邪恋の爪痕と片恋の彼
第4章 日常訓練
「――――境井さん…?」
「あ…あ…ぁ」
真壁に声をかけらてれ俺は目的の課に足を進める。
いかん…いかん――――仕事中だ私的なことで頭をいっぱいにするのはやめよう…。
「失礼します。
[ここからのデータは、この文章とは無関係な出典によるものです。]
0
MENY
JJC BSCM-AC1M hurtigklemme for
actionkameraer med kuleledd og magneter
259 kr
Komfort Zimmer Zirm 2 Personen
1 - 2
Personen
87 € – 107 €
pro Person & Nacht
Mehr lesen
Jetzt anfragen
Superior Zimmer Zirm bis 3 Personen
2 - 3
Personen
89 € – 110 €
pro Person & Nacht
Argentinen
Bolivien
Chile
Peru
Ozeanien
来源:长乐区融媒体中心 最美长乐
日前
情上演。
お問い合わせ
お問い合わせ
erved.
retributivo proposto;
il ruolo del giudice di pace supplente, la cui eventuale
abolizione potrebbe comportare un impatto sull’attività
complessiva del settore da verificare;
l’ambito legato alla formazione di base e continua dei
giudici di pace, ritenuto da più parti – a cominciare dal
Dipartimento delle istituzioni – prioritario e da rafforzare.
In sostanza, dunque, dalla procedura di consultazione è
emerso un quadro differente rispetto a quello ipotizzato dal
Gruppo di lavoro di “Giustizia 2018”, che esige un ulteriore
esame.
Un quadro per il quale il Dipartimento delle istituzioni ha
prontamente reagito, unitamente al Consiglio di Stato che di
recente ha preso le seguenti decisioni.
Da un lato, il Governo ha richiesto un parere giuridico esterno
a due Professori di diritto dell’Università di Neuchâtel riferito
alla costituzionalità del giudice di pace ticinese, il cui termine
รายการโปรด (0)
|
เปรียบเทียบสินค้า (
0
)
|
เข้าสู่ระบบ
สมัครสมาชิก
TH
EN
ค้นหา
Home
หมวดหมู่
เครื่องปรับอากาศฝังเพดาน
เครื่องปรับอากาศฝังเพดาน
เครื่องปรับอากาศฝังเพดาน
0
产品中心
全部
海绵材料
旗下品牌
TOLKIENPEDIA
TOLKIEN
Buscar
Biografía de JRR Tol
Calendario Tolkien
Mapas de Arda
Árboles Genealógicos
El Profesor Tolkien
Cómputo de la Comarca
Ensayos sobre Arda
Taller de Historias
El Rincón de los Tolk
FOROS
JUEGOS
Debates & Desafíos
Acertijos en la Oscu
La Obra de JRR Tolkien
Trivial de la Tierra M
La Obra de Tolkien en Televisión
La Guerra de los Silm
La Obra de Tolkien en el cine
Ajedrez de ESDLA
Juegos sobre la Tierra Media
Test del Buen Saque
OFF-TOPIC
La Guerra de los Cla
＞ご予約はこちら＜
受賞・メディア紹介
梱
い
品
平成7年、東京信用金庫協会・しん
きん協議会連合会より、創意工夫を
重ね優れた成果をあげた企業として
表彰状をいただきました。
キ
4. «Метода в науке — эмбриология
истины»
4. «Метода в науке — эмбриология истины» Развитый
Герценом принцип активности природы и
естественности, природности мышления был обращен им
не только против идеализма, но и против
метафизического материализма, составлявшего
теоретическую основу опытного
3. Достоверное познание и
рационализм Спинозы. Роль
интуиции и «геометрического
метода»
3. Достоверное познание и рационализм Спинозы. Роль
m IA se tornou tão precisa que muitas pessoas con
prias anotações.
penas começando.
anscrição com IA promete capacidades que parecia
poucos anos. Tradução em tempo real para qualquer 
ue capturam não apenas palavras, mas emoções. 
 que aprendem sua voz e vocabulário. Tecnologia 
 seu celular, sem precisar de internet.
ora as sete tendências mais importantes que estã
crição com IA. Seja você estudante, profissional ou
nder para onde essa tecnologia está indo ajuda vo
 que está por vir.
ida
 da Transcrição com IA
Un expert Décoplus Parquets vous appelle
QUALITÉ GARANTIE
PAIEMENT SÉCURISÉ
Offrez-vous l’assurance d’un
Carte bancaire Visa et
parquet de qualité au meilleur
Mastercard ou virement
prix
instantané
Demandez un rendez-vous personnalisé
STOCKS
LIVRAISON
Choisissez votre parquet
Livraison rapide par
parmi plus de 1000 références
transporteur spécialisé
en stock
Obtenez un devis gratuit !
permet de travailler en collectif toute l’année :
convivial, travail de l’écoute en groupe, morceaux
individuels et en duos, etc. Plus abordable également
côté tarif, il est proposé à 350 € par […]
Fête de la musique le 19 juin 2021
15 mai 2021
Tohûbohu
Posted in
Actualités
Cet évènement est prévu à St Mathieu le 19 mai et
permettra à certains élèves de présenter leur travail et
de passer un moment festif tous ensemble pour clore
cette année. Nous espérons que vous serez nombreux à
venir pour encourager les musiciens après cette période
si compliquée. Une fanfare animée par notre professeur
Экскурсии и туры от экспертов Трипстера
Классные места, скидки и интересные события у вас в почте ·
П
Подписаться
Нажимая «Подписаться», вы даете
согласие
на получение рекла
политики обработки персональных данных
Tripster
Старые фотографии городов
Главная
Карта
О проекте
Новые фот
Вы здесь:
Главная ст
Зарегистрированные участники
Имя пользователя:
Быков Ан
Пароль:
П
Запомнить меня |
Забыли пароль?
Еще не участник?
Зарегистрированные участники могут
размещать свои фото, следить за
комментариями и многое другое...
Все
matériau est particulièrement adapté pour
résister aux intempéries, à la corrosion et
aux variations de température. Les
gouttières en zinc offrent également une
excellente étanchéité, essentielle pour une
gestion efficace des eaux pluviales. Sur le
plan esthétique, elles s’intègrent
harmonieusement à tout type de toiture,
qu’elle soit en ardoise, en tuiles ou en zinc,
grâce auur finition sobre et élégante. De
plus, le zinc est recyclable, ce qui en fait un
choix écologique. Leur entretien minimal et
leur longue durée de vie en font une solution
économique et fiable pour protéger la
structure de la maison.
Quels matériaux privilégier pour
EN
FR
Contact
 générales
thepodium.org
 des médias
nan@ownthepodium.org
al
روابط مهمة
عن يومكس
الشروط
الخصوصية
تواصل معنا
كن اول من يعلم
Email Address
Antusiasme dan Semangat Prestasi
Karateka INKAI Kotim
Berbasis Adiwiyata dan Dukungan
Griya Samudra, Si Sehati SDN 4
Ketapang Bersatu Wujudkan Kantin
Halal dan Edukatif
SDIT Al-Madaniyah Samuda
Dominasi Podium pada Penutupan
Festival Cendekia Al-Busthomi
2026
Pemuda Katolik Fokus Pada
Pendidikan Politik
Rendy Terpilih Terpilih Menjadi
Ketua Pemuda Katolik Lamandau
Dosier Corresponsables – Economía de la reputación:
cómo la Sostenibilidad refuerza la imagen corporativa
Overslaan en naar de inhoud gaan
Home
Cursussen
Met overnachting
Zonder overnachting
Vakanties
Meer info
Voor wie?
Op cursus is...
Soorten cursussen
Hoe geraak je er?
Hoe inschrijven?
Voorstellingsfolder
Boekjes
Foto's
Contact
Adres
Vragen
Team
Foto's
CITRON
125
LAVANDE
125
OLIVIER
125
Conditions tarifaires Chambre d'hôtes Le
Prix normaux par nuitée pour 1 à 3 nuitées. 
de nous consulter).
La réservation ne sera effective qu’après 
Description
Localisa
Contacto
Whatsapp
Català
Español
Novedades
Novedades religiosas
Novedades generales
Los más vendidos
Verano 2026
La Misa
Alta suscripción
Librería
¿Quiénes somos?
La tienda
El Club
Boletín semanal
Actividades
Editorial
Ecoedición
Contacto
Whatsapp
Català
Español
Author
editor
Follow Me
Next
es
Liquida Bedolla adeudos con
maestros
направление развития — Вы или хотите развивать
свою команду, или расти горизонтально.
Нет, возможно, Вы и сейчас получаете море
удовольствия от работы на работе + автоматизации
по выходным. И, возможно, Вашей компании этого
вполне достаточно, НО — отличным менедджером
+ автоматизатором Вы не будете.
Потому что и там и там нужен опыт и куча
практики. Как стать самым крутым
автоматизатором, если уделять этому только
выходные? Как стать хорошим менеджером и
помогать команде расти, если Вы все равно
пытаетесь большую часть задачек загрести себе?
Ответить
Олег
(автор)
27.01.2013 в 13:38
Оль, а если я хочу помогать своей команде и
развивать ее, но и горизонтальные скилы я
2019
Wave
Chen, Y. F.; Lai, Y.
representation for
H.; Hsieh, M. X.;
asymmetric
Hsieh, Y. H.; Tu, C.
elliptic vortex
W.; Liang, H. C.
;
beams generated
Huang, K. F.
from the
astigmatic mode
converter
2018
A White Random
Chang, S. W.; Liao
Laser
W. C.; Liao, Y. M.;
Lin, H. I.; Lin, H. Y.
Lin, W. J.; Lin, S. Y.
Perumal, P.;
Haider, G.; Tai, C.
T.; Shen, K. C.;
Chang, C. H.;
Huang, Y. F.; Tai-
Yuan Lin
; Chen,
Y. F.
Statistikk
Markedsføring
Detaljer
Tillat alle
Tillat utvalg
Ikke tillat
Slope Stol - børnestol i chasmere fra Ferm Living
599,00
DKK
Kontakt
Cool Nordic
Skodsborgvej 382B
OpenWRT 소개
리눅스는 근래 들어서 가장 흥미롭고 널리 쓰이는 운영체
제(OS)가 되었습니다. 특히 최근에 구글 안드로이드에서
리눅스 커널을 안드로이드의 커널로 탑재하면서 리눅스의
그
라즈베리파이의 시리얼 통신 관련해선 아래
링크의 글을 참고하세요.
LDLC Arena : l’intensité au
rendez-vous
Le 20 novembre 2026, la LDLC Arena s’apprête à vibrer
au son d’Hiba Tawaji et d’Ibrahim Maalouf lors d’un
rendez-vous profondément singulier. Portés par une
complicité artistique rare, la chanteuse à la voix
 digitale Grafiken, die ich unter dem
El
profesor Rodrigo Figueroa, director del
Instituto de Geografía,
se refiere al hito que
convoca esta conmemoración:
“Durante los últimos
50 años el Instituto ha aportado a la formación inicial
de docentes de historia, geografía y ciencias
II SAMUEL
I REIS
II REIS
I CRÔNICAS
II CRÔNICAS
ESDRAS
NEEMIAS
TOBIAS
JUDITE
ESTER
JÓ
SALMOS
メディア宣伝部です――――秋のハウジングギャラリーの資料もらいに来ました」
部署に入り、挨拶をして部長の所に行くと「お?やっぱり担当は境井になったか」と、声をかけられた。
「はい、大きなギャラリーはいつも俺と野田に話が来るので。今回は、真壁ですが」
「お?真壁か――――…お前、メディア宣伝に移動したのか?」
「伊藤部長、お久しぶりです。営業の時はお世話にやりました」
前の部署は営業だった真壁と、企画課の伊藤部長は顔見知りみたいだ。
「これから、やり取りが続くと思いますのでよろしくお願いいたします。で、資料はありますか?」
伊藤部長は準備していた資料を取り出すと、一人の男性に声をかけた。
「御船(みふね)、メディア宣伝部ともこれからやり取りするから、連絡先交換しとけ」
すると、デスクか物静かそうな男性が立ちあがりこちらに向かってきた。
「はじめまして、秋のハウジングギャラリーを担当することとなりましま、御船 文也(みふね ふみや)です。よろしくお願いいたします」
男性は俺と真壁に名刺を渡すと柔く笑った。
「はい、こちらもよろしくお願いいたします」
俺も名刺をだし挨拶を済ませると、真壁も俺に続いて名刺交換をした。